On what today is Piazza Roma, on the Volterra side of the ancient castrum, is the municipal garden, a surprising park for a town so small and so close to the open countryside. Yet there is so much life going on here: in the shade of the black pine, the locust tree, the majestic horse chestnut, the holm oaks and the cypresses, on spring afternoons and summer evenings, voices chase each other, children cry, teenagers love…From here you can enjoy an extraordinary panorama. We advise you to end your walk in Gambassi Terme at sunset, we suggest you wait for it, maybe stopping to drink a glass of wine in one of the bars in the square!
Parking in Gambassi
In Piazza Arfaioli, entering from Via del Teatro. This is the car park with direct access to the historic centre, just a short walk from Porta a Chianni.

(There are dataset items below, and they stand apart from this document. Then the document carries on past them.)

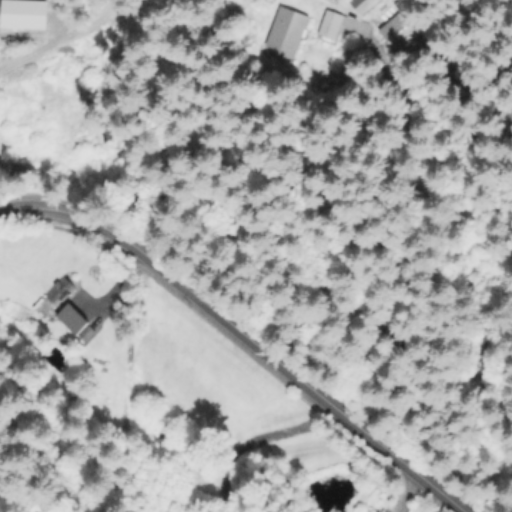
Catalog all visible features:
building: (361, 5)
building: (359, 6)
building: (330, 24)
building: (328, 26)
building: (287, 33)
building: (283, 35)
road: (27, 46)
building: (61, 291)
building: (75, 311)
building: (73, 319)
road: (245, 332)
road: (252, 439)
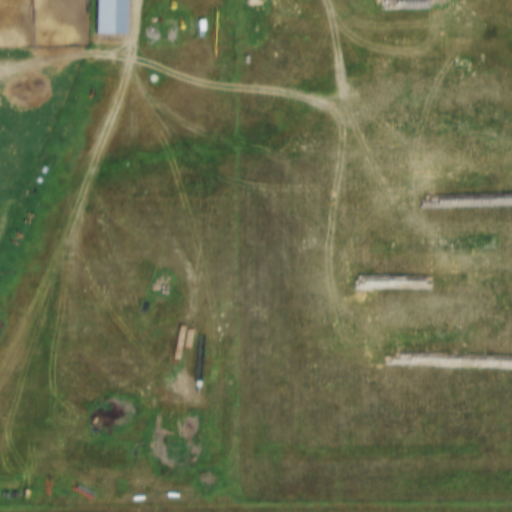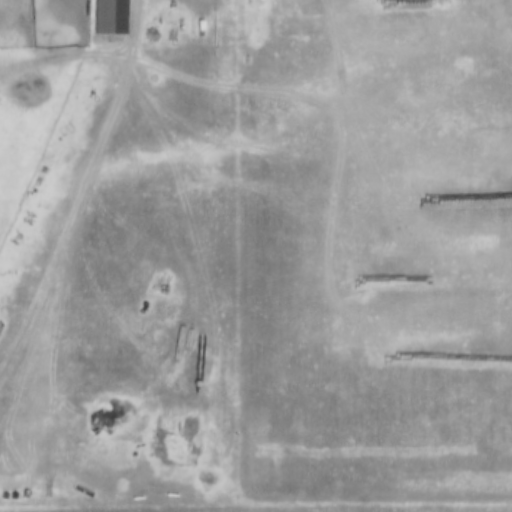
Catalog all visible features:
road: (73, 210)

In Piazza Giuseppe di Vittorio, in front of the Terme di Gambassi. On the way out, we remind you to pay attention to the ZTL – traffic restricted zone – in Via Garibaldi! It is active from Monday to Friday from 5pm to 6am, and all day at weekends. The alternative route out of the village is to go up Via Gramsci to the junction with Strada Provinciale Volterrana.
In the car park of Chiesa di Cristo Re – the Church of Cristo Re, with access from Via Volterrana.
Eating in Gambassi
We recommend a detour in the countryside, to enjoy the fresh air of the hills even more! In ten minutes you can reach:
Trattoria di Sant’Ilario
Strada Provinciale 4 Volterrana n. 127 Loc. Cabbialla
Nestled in the countryside and hosted by the agritourism of the same name, Trattoria San’Ilario offers fresh seasonal produce and dishes ranging from traditional Tuscan regional dishes – the classic Florentine steak, for example – to innovative culinary twists. In addition to the indoor restaurant, a covered pergola ensures a lovely evening in the safe outdoor air!
Osteria Il Castagno
Via di Camporbiano Castagno 1/4, Località Castagno Val d’Elsa
A decidedly unexpected place in this corner of the countryside, this is not your usual osteria with checked tablecloths: for years, Il Castagno has been managed and prepared with flair by Roberta Mazzaccheri and Massimo Farioli. In the kitchen, the chef Simona Gozzi is a recent finalist in the television contest Il Migliore Chef Italia – The Best Chef in Italy.
At the Tenuta Il Quadrifoglio
Via Camporbiano, 20, Loc, 50050 Il Castagno FI
Bistro Stella is open for lunch, aperitifs and dinner and proposes traditional dishes, served by courteous and super-attentive staff. From the panoramic veranda and the garden you can enjoy a breathtaking view of Volterra and the Tuscan hills: the atmosphere is even more suggestive in the evening, when the light of the lanterns brings the adjacent olive grove to life.